Catecholamine Influences on Dorsolateral Prefrontal Cortical Networks

The symptoms of attention-deficit/hyperactivity disorder (ADHD) involve impairments in prefrontal cortical top-down regulation of attention and behavior. All current pharmacological treatments for ADHD facilitate catecholamine transmission, and basic research suggests that these compounds have prominent actions in the prefrontal cortex (PFC). The dorsolateral PFC is especially sensitive to levels of norepinephrine and dopamine, whereby either too little or too much markedly impairs PFC function. Recent physiological studies have shown that norepinephrine strengthens PFC network connectivity and maintains persistent firing during a working memory task through stimulation of postsynaptic α(2A)-adrenoceptors on PFC neurons. Conversely, dopamine acts at D1 receptors to narrow spatial tuning, sculpting network inputs to decrease noise (i.e., stabilization of the representation). The stimulant medications and atomoxetine appear to enhance PFC function by indirectly increasing these catecholamine actions through blockade of norepinephrine and/or dopamine transporters. In contrast, guanfacine mimics the enhancing effects of norepinephrine at postsynaptic α(2A)-receptors in the PFC, strengthening network connectivity. Stronger PFC regulation of attention, behavior, and emotion likely contributes to the therapeutic effects of these medications for the treatment of ADHD.

__YOUR INSTRUCTIONS__. Reproduce the passage on catecholamines and the prefrontal cortex word for word, from its title to its final sentence. The listing is unrelated to the passage on catecholamines and the prefrontal cortex.

[Stored items]
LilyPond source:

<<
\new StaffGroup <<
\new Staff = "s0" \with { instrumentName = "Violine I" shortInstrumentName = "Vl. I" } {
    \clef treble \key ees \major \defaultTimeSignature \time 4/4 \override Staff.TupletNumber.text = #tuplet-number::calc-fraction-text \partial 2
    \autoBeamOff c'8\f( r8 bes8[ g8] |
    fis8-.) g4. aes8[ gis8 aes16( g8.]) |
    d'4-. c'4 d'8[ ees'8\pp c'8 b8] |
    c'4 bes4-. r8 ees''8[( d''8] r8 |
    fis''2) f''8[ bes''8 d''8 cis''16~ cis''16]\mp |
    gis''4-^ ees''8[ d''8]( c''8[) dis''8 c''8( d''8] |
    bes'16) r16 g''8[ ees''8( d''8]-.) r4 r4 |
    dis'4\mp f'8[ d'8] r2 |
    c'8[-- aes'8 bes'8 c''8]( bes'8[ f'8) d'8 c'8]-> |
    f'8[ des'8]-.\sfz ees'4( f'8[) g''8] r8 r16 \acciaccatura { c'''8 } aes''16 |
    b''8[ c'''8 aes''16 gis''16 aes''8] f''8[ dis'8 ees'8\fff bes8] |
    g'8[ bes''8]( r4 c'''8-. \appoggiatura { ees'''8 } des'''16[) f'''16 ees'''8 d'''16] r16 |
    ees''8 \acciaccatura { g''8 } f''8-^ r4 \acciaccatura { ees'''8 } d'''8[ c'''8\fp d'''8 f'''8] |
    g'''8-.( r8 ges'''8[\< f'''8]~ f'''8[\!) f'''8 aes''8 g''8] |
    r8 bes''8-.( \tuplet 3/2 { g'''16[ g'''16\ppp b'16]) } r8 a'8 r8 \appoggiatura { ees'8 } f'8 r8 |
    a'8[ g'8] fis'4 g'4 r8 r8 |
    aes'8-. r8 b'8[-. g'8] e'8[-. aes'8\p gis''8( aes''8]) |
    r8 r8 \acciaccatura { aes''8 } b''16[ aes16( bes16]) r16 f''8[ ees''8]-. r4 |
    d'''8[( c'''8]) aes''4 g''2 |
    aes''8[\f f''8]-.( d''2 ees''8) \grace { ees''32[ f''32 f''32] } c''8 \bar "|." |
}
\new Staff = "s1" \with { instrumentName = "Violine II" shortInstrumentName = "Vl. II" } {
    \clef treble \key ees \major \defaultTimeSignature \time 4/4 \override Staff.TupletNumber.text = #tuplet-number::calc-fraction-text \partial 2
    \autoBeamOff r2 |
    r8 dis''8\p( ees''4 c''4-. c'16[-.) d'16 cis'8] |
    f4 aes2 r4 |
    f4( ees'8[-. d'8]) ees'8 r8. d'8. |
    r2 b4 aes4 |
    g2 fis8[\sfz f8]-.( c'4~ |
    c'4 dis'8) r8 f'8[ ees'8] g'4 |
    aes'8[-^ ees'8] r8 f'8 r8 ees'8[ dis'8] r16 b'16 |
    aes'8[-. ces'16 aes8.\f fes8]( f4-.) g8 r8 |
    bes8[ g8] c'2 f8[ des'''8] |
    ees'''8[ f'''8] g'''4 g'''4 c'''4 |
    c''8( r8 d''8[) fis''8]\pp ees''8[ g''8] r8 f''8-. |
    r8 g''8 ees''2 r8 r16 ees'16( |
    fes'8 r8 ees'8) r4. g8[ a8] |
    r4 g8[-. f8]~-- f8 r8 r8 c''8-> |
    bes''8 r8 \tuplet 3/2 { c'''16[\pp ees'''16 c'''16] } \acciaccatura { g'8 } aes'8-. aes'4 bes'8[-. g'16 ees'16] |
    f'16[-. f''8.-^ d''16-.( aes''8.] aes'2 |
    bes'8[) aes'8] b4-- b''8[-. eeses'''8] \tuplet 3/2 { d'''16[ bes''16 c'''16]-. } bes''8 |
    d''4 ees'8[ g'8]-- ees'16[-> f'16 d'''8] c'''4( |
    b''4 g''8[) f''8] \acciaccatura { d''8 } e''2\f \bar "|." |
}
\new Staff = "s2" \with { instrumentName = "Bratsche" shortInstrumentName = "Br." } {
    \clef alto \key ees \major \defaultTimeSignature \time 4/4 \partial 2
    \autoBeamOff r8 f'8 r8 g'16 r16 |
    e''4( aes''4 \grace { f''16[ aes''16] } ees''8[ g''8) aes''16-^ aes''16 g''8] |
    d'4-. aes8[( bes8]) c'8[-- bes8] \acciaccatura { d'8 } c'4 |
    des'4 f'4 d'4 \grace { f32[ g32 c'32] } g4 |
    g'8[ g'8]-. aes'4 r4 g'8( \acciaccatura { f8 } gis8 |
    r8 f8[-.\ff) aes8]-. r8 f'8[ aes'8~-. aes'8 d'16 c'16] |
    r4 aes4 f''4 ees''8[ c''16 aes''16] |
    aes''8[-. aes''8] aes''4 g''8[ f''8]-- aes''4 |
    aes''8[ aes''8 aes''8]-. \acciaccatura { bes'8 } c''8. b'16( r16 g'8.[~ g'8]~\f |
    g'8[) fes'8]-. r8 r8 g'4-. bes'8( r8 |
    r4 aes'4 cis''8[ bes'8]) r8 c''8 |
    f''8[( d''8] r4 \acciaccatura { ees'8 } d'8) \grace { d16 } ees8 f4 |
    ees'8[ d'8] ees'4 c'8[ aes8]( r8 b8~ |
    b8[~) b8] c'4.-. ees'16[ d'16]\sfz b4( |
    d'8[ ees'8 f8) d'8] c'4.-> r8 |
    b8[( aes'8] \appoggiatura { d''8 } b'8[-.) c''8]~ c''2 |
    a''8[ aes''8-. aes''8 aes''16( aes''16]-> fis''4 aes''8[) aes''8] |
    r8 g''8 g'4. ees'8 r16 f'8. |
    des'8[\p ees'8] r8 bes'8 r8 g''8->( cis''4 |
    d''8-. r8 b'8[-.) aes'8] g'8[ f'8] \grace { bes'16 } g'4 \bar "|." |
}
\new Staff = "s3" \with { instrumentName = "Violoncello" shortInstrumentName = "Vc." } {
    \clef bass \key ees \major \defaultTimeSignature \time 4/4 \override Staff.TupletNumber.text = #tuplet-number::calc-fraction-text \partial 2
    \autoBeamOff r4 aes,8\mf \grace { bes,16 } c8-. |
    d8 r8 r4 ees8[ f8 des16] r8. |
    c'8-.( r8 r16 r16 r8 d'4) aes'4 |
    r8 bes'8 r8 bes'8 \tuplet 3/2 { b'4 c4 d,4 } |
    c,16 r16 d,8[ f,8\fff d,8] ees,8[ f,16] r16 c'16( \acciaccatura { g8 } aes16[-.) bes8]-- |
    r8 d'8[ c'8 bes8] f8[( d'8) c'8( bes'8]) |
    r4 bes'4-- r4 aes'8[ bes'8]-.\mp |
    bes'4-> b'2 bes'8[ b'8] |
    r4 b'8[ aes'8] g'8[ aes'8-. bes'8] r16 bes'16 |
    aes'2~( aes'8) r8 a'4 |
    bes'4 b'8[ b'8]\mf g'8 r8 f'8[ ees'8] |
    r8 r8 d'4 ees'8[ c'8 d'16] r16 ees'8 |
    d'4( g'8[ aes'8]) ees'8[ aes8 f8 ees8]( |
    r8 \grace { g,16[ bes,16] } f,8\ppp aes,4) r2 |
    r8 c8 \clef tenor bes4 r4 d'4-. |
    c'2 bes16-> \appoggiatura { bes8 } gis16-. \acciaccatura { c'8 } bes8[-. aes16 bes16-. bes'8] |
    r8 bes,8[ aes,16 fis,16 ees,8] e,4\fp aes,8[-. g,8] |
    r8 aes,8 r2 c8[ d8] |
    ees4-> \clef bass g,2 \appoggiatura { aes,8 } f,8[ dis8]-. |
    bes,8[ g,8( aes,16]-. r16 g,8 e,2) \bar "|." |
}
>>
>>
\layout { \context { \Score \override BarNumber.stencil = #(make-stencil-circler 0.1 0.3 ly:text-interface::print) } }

__EXERCISE OUTPUT__.
Catecholamine Influences on Dorsolateral Prefrontal Cortical Networks

The symptoms of attention-deficit/hyperactivity disorder (ADHD) involve impairments in prefrontal cortical top-down regulation of attention and behavior. All current pharmacological treatments for ADHD facilitate catecholamine transmission, and basic research suggests that these compounds have prominent actions in the prefrontal cortex (PFC). The dorsolateral PFC is especially sensitive to levels of norepinephrine and dopamine, whereby either too little or too much markedly impairs PFC function. Recent physiological studies have shown that norepinephrine strengthens PFC network connectivity and maintains persistent firing during a working memory task through stimulation of postsynaptic α(2A)-adrenoceptors on PFC neurons. Conversely, dopamine acts at D1 receptors to narrow spatial tuning, sculpting network inputs to decrease noise (i.e., stabilization of the representation). The stimulant medications and atomoxetine appear to enhance PFC function by indirectly increasing these catecholamine actions through blockade of norepinephrine and/or dopamine transporters. In contrast, guanfacine mimics the enhancing effects of norepinephrine at postsynaptic α(2A)-receptors in the PFC, strengthening network connectivity. Stronger PFC regulation of attention, behavior, and emotion likely contributes to the therapeutic effects of these medications for the treatment of ADHD.